Forty-three of 193 patients died during the study period, and liver disease was the main cause of death (13 of 43, 30%). Incidence of severe veno occlusive disease was 8%, fulminant hepatic failure 0.5% and 12% of cases had ALT >500 U/L (normal < or =42 U/L). A de novo HBV or HCV infection occurred in 3.2 and 7% of patients respectively. Predictive risk factors for life-threatening liver disease were: unrelated donors (relative risk=5.8, confidence interval=1.7-19.8) and abnormal BMT donor ALT (relative risk=6.3, confidence interval=1. 5- 25.5).

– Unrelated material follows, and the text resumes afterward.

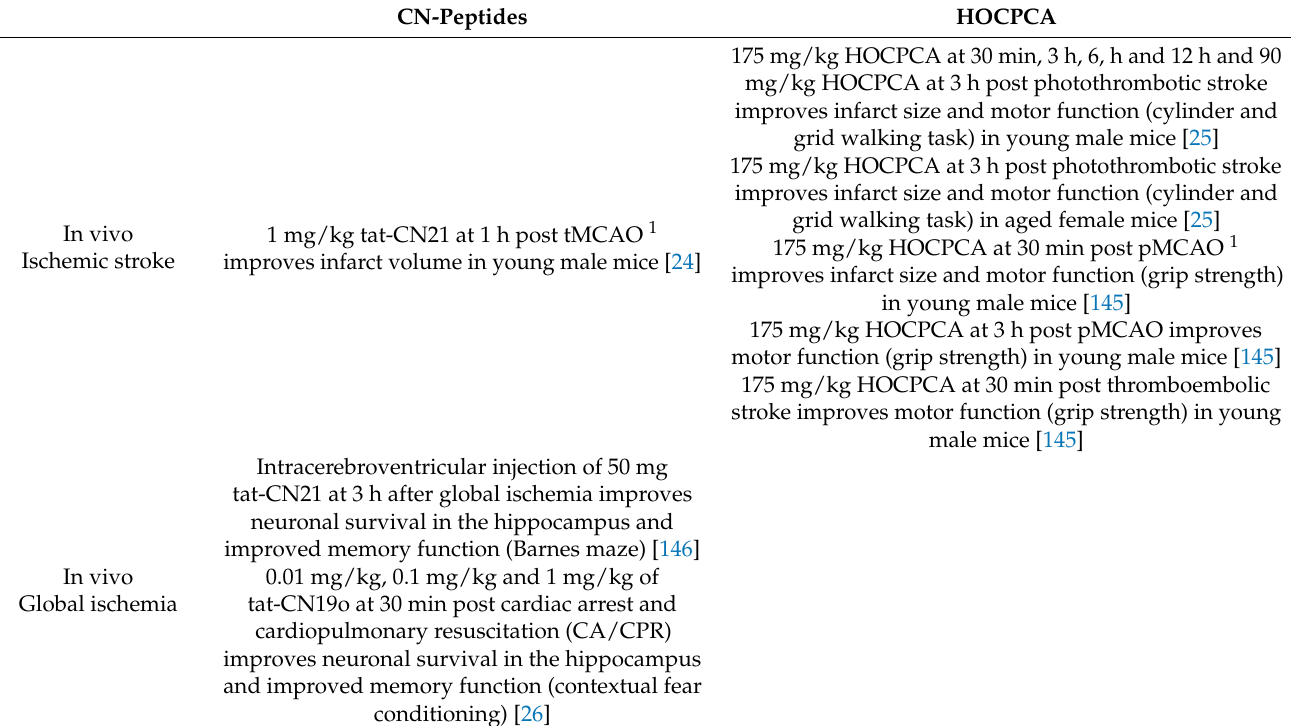
Table 1. Summary of in vivo neuroprotective effects of the Tat peptide CN21 and CN19o as well as the GHB analogue 3-hydroxycyclopent-1-enecarboxylic acid (HOCPCA). Of note, CN-peptides are administered intravenously and HOCPCA intraperitoneally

This study indicates that ongoing or previous infection with HBV or HCV in donor or recipient is not an absolute contraindication for BMT. However, abnormal ALT levels in BMT donors were a significant predictor of potentially lethal liver complications. The occurrence of de novo HBV or HCV infection did not correlate with severity of liver disease observed in the first 6 months posttransplant. These findings should be carefully evaluated before disregarding HBV or HCV positive siblings with normal transaminase levels in favor of unrelated donors.

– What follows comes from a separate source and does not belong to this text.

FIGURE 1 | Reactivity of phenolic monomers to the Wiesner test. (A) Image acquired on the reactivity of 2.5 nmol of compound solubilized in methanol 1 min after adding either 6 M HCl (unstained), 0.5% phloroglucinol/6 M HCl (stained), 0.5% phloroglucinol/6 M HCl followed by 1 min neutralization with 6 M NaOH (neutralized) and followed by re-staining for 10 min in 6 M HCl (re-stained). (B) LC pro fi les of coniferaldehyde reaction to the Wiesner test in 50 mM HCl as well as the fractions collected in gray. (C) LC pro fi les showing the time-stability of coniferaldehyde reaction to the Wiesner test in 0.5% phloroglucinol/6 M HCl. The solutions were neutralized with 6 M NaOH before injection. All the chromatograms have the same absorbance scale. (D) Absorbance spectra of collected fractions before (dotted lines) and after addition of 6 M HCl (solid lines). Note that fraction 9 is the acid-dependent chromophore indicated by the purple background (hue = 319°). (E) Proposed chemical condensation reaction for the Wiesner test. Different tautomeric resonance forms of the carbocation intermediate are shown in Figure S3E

严重肝脏疾病,包括暴发性肝衰竭和肝静脉闭塞病,可发生于骨髓移植(BMT)后。我们研究的目的是评估BMT后6个月内发生肝静脉闭塞病和严重肝脏疾病的危险因素。
1995年1月至6月,前瞻性纳入了来自15个BMT中心的193例连续患者。收集移植前后供者和受者的数据,包括年龄、性别、丙氨酸转氨酶(ALT)、乙肝(HBV)和丙肝病毒(HCV)标志物、血液系统疾病、BMT的状态和类型、预处理方案以及移植物抗宿主病的预防措施。统计分析包括基于主要终点的逻辑回归的单变量描述性分析和多变量分析。
193例患者中有43例在研究期间死亡,肝脏疾病是主要死因(43例中的13例,30%)。严重肝静脉闭塞病的发生率为8%,暴发性肝衰竭为0.5%,12%的病例ALT>500 U/L(正常≤42 U/L)。分别有3.2%和7%的患者发生了新发HBV或HCV感染。危及生命的肝脏疾病的预测危险因素为:非血缘供者(相对危险度=5.8,可信区间=1.7 - 19.8)和BMT供者ALT异常(相对危险度=6.3,可信区间=1.5 - 25.5)。
本研究表明,供者或受者目前或既往感染HBV或HCV并非BMT的绝对禁忌证。然而,BMT供者ALT水平异常是潜在致命性肝脏并发症的重要预测指标。新发HBV或HCV感染的发生与移植后前6个月观察到的肝脏疾病严重程度无关。在不考虑转氨酶水平正常的HBV或HCV阳性同胞而选择非血缘供者之前,应仔细评估这些发现。